Parlament
Gesetz zur Cannabis-Freigabe soll noch vor der Sommerpause gestimmt werden
Cannabis für den Freizeitgebrauch soll noch vor der Sommerpause des Parlaments zur Abstimmung vorgelegt werden. Kurz vor dem Ende der laufenden Legislatur will die Regierung damit einen der zentralen Punkte des Koalitionsvertrags noch umsetzen. Das geht aus einer Mitteilung der Justizkommission des Parlaments hervor.
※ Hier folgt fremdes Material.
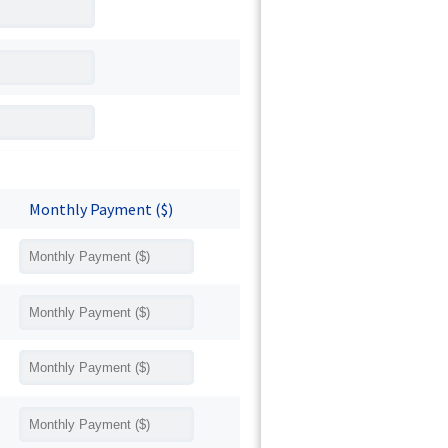
Monthly Payment ($)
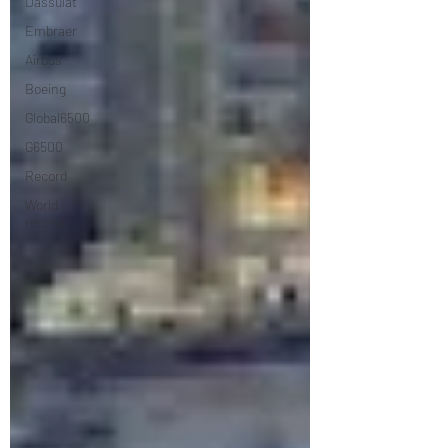
Dassulat
Embraer
Airbus
Boeing
Global6500
G6500
Record
World
record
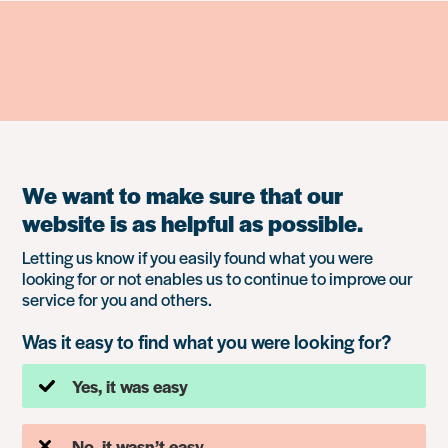
We want to make sure that our
website is as helpful as possible.
Letting us know if you easily found what you were
looking for or not enables us to continue to improve our
service for you and others.
Was it easy to find what you were looking for?
Yes, it was easy
No, it wasn’t easy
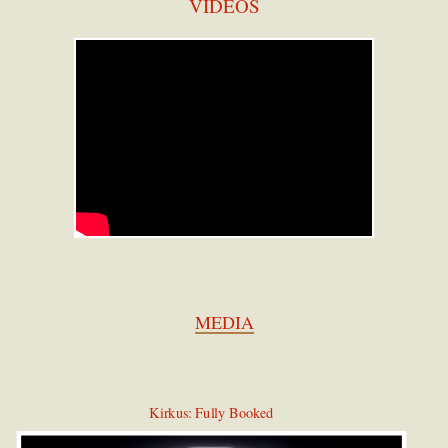
VIDEOS
MEDIA
Kirkus: Fully Booked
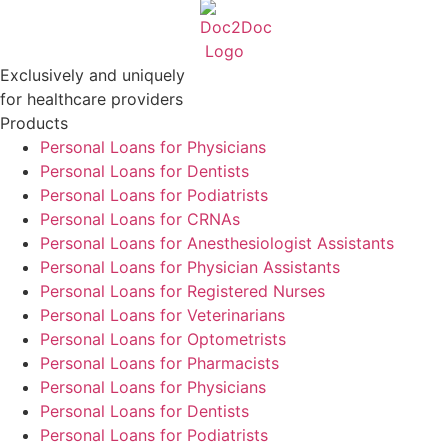
Exclusively and uniquely
for healthcare providers
Products
Personal Loans for Physicians
Personal Loans for Dentists
Personal Loans for Podiatrists
Personal Loans for CRNAs
Personal Loans for Anesthesiologist Assistants
Personal Loans for Physician Assistants
Personal Loans for Registered Nurses
Personal Loans for Veterinarians
Personal Loans for Optometrists
Personal Loans for Pharmacists
Personal Loans for Physicians
Personal Loans for Dentists
Personal Loans for Podiatrists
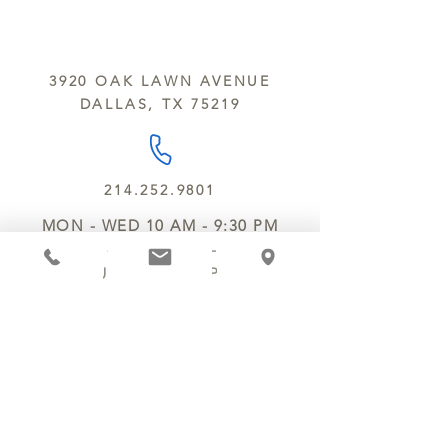
sesame and soy.
We do not ship between June and
September. Remember, this is Texas
All products are made in the same
y’all.
kitchen using the same equipment.
3920 OAK LAWN AVENUE
We deliver locally for a fee of $25.00
DALLAS, TX 75219
within a 10 mile radius of Chocolate
Secrets. Please call us about cost for
delivery fees beyond this a 10 radius.
214.252.9801
MON - WED 10 AM - 9:30 PM
THURS - SAT 10 AM - 11 PM
SUN 12 PM - 7 PM
MANAGER@MYCHOCOLATESECRETS.COM
ALLERGENS
SHIPPING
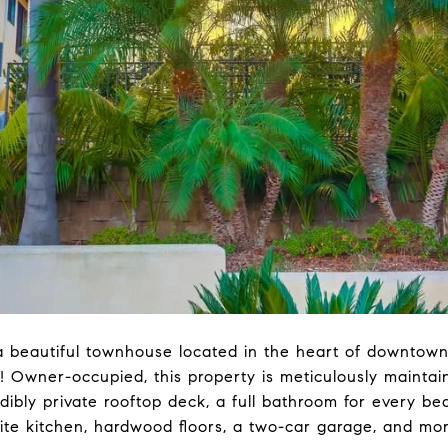
 a beautiful townhouse located in the heart of downtown 
 Owner-occupied, this property is meticulously maintai
edibly private rooftop deck, a full bathroom for every b
nite kitchen, hardwood floors, a two-car garage, and mor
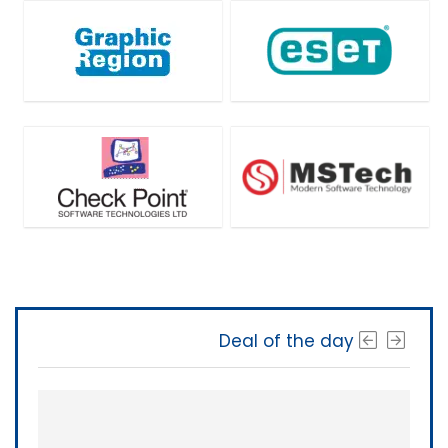
Deal of the day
Grün ist die Hoffnung: Die ursprünglich vorgesehene Legalisierung von Verkaufsstellen für Cannabis-Produkte ist langfristig verschoben Foto: AFP
„Ich habe meinen Text zum Gesetz fertig“, bestätigte die Berichterstatterin Josée Lorsché am Donnerstag auf Anfrage des Tageblatt. Am Vortag war der Entwurf für das Gesetz Nummer 8033 abschließend zwischen den Abgeordneten des Justizausschusses und der Justizministerin diskutiert worden.
Das neue Gesetz würde es erlauben, pro Haushalt bis zu vier Pflanzen anzubauen. In seinem Gutachten zum Gesetz habe der Staatsrat bemängelt, dass die Definition des Haushalts problematisch werde, wenn es etwa darum geht, Wohngemeinschaften einzuschätzen.
Das Gesetz würde eine Geldstrafe von 25 bis 500 Euro vorsehen, wenn eine Person an einem anderen Ort als zu Hause konsumiert. Zudem dürfte das „Gras“ auch nicht im öffentlichen Raum transportiert werden. Wer es trotzdem dabei hat, kann froh sein, wenn es weniger als drei Gramm sind: Ab dieser Grenze wird man als mutmaßlicher Drogendealer angesehen.
Die eher strenge Ausrichtung des Gesetzentwurfes, der deutlich weniger umfangreich ist als das, was einmal im Koalitionsvertrag stand, hat dem Vorhaben vielfach Kritik eingebracht.